Midas entró y esperó a que el guardia se marchara. Entonces abrió una puerta y se coló en la estancia de al lado con la máscara de Afrodita, dispuesto a entregarle el Flammenschwert a Uriel.
Pero Uriel no estaba. Allí no había más que un único globo de cobre abierto por la mitad sobre una enorme mesa redonda. Dentro del globo había un sobre. Junto a la mesa ardía el fuego de una chimenea.
No era de extrañar, en realidad. Midas conocía la identidad de Uriel desde el principio. Y Uriel la de él. Se suponía que no debían dejarse ver juntos en público, pero Midas había violado esa regla en la desastrosa fiesta del club Bilderberg. Sin embargo, aquel encuentro era privado, así que no estaba muy seguro de qué se iba a encontrar.
Se quedó mirando el globo. Era la primera vez que veía uno.
Así que esa era la forma de entrega.
No un misil. Ni un avión de guerra. Era un globo antiguo.
De haber podido elegir, Midas sin duda habría mantenido el Flammenschwert en su poder hasta el momento de la detonación. Y desde luego no lo habría dejado abandonado en esa sala. Pero el santurrón de Uriel no quería ni ver el Flammenschwert, y menos aún tocarlo. Y Uriel era el único que podía colocarlo en su posición y dejarle a Midas el trabajo sucio de apretar el gatillo.
Midas abrió el sobre, leyó la nota escrita a mano, la arrojó al fuego y se quedó observándola hasta que no fue más que cenizas.

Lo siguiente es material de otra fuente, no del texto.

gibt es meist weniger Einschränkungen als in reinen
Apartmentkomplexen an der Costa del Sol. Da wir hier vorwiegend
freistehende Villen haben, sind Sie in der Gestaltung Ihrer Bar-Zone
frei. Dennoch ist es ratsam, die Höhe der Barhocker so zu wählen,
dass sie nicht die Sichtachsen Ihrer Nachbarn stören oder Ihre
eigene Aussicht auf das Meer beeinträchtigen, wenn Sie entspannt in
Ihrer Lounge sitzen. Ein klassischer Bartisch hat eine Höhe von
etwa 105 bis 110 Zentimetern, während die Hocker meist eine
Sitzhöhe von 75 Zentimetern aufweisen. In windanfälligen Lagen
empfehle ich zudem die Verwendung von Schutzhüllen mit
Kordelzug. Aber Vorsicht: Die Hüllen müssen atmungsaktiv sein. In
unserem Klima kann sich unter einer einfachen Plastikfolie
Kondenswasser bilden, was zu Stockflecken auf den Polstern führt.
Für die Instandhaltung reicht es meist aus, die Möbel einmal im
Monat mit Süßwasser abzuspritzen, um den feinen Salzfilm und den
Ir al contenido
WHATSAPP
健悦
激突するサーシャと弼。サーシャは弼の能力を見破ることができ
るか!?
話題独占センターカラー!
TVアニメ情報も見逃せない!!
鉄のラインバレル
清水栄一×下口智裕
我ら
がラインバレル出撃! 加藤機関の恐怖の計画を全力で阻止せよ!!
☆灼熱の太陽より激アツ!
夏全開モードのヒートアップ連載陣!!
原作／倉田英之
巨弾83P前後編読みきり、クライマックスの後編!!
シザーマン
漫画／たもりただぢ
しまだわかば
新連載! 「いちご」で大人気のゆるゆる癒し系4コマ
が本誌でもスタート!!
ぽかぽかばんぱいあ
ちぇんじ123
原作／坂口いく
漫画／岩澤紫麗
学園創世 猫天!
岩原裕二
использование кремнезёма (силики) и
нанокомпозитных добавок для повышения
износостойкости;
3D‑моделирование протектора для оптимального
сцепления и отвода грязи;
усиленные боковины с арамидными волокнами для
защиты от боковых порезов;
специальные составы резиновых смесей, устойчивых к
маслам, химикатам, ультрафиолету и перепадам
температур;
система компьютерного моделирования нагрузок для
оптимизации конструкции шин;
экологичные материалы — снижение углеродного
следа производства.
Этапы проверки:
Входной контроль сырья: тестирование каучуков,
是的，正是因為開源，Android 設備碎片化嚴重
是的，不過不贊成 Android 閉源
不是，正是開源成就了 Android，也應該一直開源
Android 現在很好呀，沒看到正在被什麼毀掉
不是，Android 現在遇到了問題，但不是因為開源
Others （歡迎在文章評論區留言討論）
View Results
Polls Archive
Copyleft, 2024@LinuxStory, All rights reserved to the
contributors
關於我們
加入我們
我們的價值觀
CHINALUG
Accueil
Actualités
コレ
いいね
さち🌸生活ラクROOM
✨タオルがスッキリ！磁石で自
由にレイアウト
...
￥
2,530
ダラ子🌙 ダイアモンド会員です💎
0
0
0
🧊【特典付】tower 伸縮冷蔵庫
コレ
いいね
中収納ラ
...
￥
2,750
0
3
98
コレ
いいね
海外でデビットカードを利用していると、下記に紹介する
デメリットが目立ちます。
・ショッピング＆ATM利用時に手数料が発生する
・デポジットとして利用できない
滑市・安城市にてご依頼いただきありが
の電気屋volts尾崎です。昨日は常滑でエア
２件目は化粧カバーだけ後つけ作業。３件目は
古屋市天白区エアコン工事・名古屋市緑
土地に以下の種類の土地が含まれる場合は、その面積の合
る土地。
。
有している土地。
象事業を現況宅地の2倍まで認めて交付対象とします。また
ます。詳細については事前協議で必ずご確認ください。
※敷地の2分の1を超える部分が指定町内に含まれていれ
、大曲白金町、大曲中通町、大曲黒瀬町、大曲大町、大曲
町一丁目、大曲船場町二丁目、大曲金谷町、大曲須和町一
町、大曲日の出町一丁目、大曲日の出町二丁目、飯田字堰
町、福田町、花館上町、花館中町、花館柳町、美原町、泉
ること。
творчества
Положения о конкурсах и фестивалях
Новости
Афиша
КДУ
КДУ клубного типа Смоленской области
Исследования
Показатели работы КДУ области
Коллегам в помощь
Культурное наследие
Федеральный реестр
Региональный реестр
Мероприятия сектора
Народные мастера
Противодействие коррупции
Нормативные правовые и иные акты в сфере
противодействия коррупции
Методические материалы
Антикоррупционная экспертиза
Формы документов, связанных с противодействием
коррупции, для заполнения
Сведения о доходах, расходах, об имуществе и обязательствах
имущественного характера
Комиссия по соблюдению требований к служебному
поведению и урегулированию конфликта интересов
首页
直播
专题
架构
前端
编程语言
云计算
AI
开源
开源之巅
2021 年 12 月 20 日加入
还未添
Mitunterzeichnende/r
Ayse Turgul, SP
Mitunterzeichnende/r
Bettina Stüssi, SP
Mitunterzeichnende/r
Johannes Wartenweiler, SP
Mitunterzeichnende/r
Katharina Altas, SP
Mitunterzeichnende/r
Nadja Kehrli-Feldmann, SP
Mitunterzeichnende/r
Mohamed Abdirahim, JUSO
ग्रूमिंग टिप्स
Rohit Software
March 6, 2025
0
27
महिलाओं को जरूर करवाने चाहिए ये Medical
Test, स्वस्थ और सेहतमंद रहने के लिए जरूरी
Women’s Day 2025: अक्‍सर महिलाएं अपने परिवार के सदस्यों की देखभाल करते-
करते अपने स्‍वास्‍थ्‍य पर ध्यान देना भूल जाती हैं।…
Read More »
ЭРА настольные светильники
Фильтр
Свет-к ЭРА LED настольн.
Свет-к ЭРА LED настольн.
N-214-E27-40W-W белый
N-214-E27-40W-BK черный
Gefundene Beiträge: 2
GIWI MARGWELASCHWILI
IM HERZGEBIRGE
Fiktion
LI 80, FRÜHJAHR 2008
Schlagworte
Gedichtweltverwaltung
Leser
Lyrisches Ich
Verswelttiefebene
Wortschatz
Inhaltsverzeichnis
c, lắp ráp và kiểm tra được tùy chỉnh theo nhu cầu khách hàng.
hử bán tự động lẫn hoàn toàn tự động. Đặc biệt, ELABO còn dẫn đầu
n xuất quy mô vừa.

Retiró la pieza de escayola de la parte trasera de la máscara de bronce y la arrojó al fuego también. Metió la mano dentro de la máscara por detrás de la esfera que contenía el Flammenschwert y giró la máscara hasta que la esfera descansó por completo en su mano. Alzó la máscara con la otra mano y la dejó sobre la mesa. Con cuidado, y con ambas manos, colocó la esfera que contenía el Flammenschwert dentro del globo. Entraba con holgura. Cerró el globo, que parecía como si fuera la piel de la cabeza nuclear esférica. La junta a lo largo del paralelo cuarenta aparentemente desapareció.
La puerta al otro lado de la sala se abrió mágicamente. Midas cogió la cabeza de Afrodita y salió.